19.  Following the delay of the introduction of SPS controls on EU goods planned for July 2022, the development of this major reform policy is progressing well across Government, but timescales remain challenging.  The FSA has prioritised this work including by obtaining additional expert resources.

20.  The FSA is gathering and reviewing evidence at different parts of the import journey to improve our understanding of the risk profile of commodities imported from the EU and to inform the work on the Borders TOM.  The levels of pre-notification for EU high-risk food and feed remains consistently high.  In the first six months of 2022 approximately 511,000 consignments of EU high-risk food and feed entered GB.

21.  While the volumes of pre-notifications are high, some consignments of EU high-risk food and feed are still not being pre-notified.  The FSA has reminded importers that they must pre-notify the authorities before high-risk food and feed arrives in GB.  A link is provided here. Those who persistently fail to pre-notify will be subject to proportionate enforcement action.

 22.  The new Borders TOM is due to be presented to Ministers in October 2022 and the Government continues to engage with industry and wider stakeholders on its development.  It is important to the FSA that additional import controls are put in place on EU food and feed by the end of 2023, as highlighted in the FSA-FSS annual review of food standards.


23.  Since my last report to the Board, I gave evidence at the Public Accounts Committee on 13 June on regulating post EU-Exit alongside Sarah Albon, Chief Executive of the Health and Safety Executive and Dr Michael Grenfell, Executive Director of Enforcement at the Competition and Markets Authority. 

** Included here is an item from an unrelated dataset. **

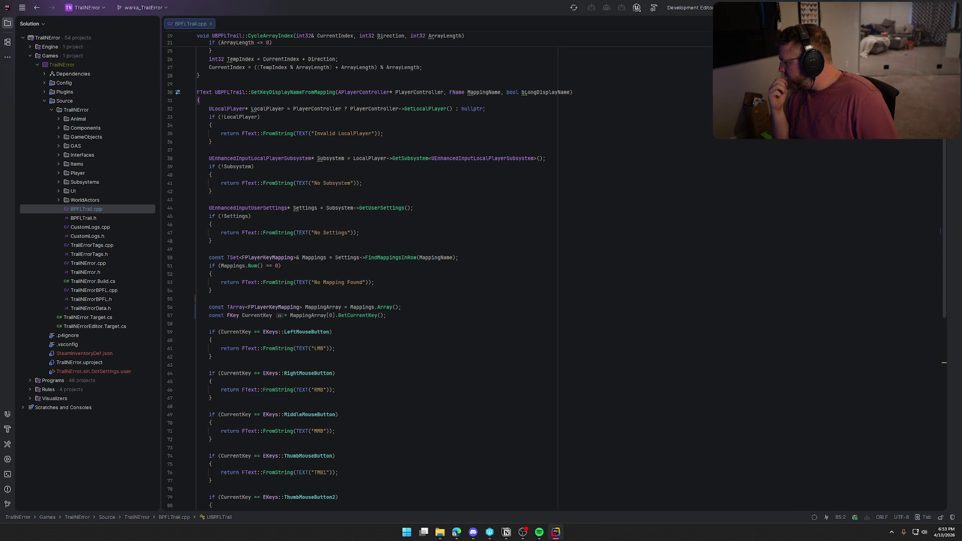
# Return to Rider and start building the project with Ctrl+Shift+B
pyautogui.press('alt+Tab')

24.  I also met David Kennedy, Defra Director General for Food, Farming, Animal and Plant Health and Jonathan Marron, DHSC Director General for the Office for Health Improvement and Disparities, and Clara Swinson, Director General for Public Health at DHSC.  In August I met the Permanent Secretary of the Welsh Government, Andrew Goodall.  I had an introductory meeting with Chief Executive of the UK Health Security Agency, Dame Dr Jenny Harries and I also met Lee McDonough, Director General of Net Zero Strategy and International at the Department for Business, Energy and Industrial Strategy.

25.  I joined an NHS leadership conference and I also participated in a panel on Delivering for the People at a Civil Service Live event in Blackpool.  I accompanied the Chair at the Westminster and Senedd launches of the inaugural FSA-FSS annual review of food standards. 

26.  In July, I had an introductory meeting with David Holdsworth, the Chief Executive of the Animal and Plant Health Agency.

27.  I had a meeting with Susan Barratt, CEO of IGD (Institute of Grocery Distribution) and I also met Sir Dave Lewis, Non-Executive Chair of GlaxoSmithKline and Chair of WWF-UK.

28.  In August, I met Ann Godfrey, Chief Executive of GS1.  I met Alex Thomas of Institute for Government, and Dustin Benton of Green Alliance.  I joined Gabrielle Rifkind and Baroness Bryony Worthington for a discussion on the future of food.

29.  The Chair and I hosted our FSS counterparts, Heather Kelman and Geoff Ogle in the London office.  I held a meeting with John Mettrick, Legislation Director of National Craft Butchers and Chair of the Abattoir Sector Group.  We were joined by Marisa Heath, Abattoir Sector Group Adviser and Eleanor O’Brien, Head of Membership and Marketing at National Craft Butchers.

30.  Rick Mumford (Deputy Chief Scientific Adviser), and I visited the Fera Science laboratory in York.  I also participated in a virtual meeting with Liverpool City Region chief executives of local authorities.

31.  At the beginning of September, I was invited by the Chief Medical Officer for Wales, Sir Frank Atherton, to join the UK Chief Medical Officers quarterly meeting in Cardiff where I gave a short presentation on the work of the FSA.

32.  I joined the chief executives of safety regulators for our quarterly meeting, and I attended a reception celebrating the 150 Anniversary of the London Port Health Authority.